Leave out all lines before the one containing "index mcp: (355, 105)", and copy that line and all the rest below it exactly.

= DATASET EXCERPTS =
▬▬▬
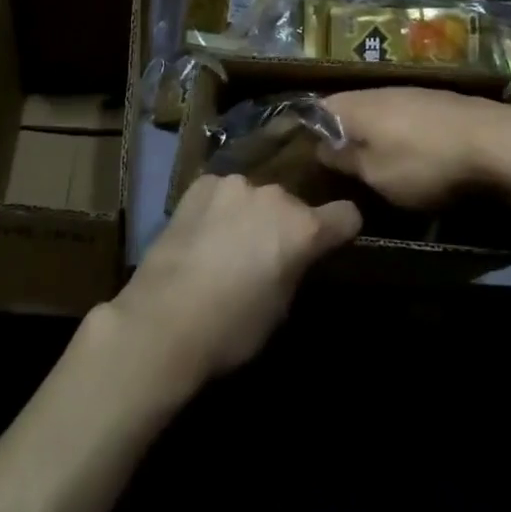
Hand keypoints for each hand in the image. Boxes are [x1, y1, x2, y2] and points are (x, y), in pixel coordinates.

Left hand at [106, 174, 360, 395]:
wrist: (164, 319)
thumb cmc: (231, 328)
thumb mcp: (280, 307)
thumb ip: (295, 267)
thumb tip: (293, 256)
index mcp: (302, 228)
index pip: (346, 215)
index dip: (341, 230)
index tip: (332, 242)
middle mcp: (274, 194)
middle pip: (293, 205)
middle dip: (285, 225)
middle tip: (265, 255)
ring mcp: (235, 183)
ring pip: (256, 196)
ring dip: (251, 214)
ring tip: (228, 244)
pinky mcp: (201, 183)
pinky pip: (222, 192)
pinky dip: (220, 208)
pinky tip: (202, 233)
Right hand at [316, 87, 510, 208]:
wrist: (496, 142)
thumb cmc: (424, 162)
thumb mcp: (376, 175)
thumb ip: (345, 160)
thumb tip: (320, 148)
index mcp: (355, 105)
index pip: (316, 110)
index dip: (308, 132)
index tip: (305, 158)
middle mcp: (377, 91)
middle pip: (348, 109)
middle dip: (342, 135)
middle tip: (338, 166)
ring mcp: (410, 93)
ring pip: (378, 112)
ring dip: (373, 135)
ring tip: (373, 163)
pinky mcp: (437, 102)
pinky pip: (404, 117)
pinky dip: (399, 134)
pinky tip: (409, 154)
▬▬▬
= RESPONSE FOR THIS EXERCISE =
index mcp: (355, 105)
index pip: (316, 110)
index dip: (308, 132)
index tip: (305, 158)
middle mcp: (377, 91)
middle pip: (348, 109)
middle dip: (342, 135)
middle tip: (338, 166)
ring mcp: (410, 93)
ring pip: (378, 112)
ring dip: (373, 135)
ring tip: (373, 163)
pinky mcp: (437, 102)
pinky pip: (404, 117)
pinky dip: (399, 134)
pinky tip: (409, 154)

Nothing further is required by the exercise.